Images with lens parameters
=== Begin Enclosure ===

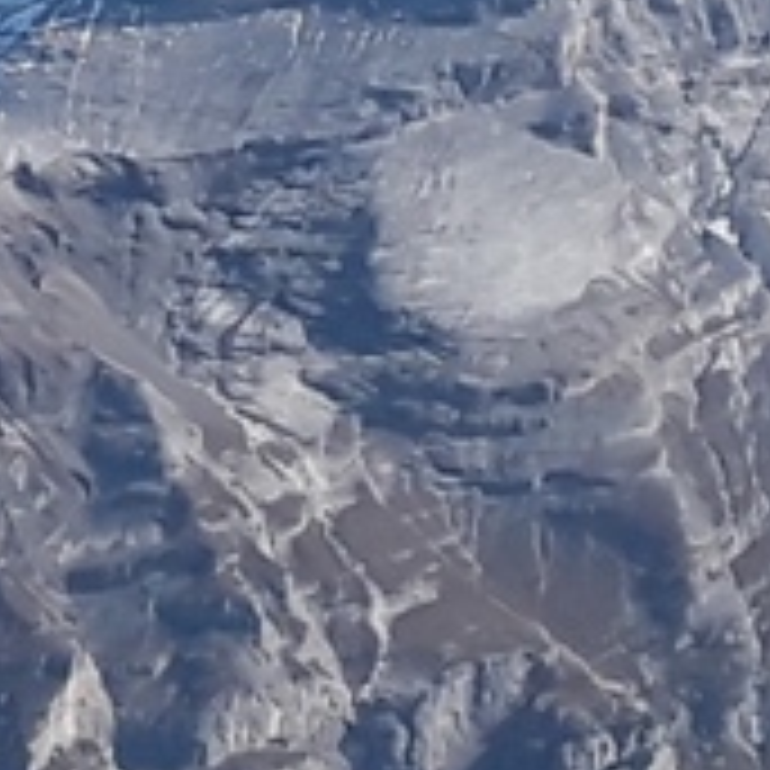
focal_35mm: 118
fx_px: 2970
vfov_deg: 14.6
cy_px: 14
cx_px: -378
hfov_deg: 13.9
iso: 40
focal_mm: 2.9
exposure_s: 1/1536
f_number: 1.9
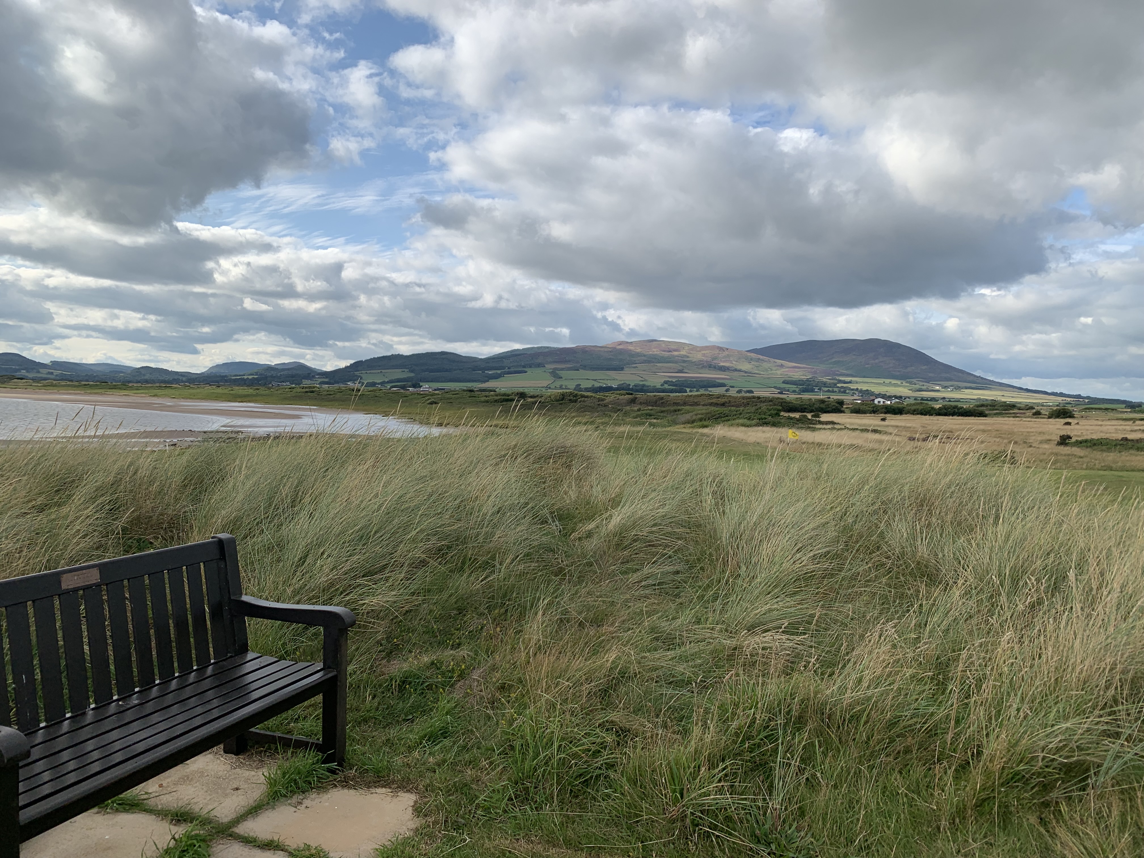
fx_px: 859
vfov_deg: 53.1
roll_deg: -1.8
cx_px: 572
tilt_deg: -2.4
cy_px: 429
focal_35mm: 26
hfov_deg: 67.3
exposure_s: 1/1916
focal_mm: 4.25
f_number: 1.8
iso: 25
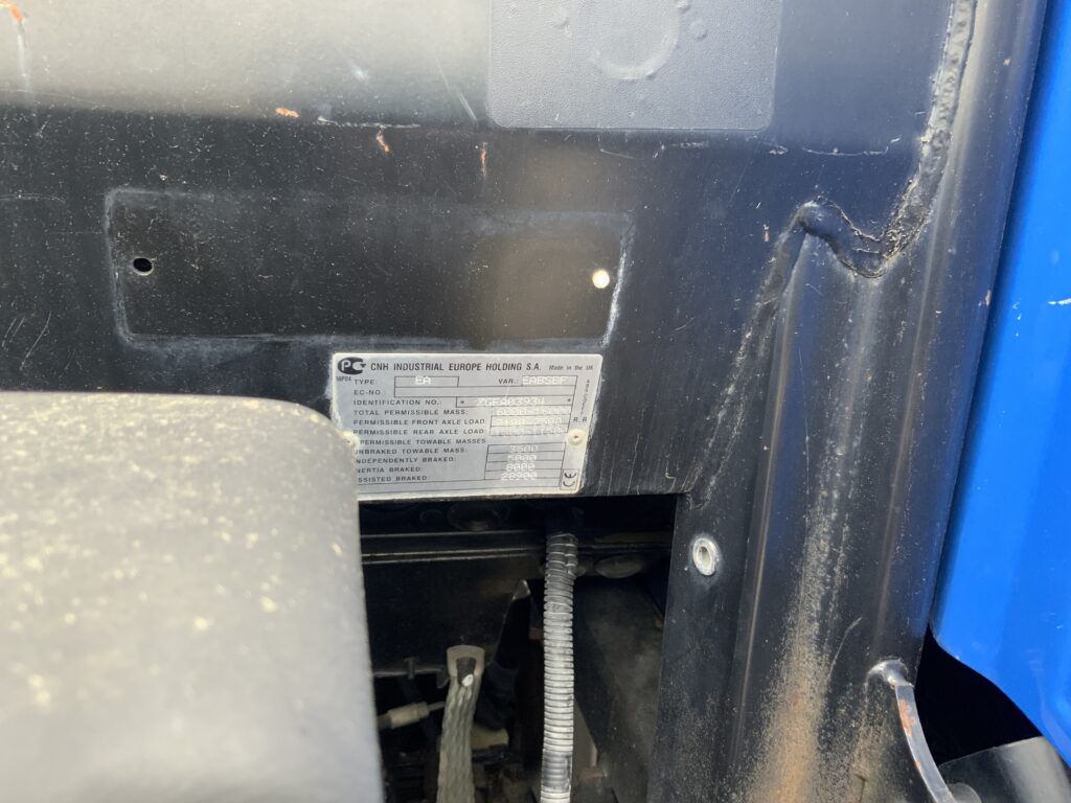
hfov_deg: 61.7
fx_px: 897
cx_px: 536
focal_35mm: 29
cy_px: 402
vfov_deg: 48.2
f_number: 1.8
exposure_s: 1/103
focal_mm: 3
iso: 64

=== End Enclosure ===

* Problem to work on: Although the records hold pictures, return only what remains, word for word.

* Task output:
focal_35mm: 118
fx_px: 2970
vfov_deg: 14.6
cy_px: 14
cx_px: -378
hfov_deg: 13.9
iso: 40
focal_mm: 2.9
exposure_s: 1/1536
f_number: 1.9
fx_px: 859
vfov_deg: 53.1
roll_deg: -1.8
cx_px: 572
tilt_deg: -2.4
cy_px: 429
focal_35mm: 26
hfov_deg: 67.3
exposure_s: 1/1916
focal_mm: 4.25
f_number: 1.8
iso: 25
hfov_deg: 61.7
fx_px: 897
cx_px: 536
focal_35mm: 29
cy_px: 402
vfov_deg: 48.2
f_number: 1.8
exposure_s: 1/103
focal_mm: 3
iso: 64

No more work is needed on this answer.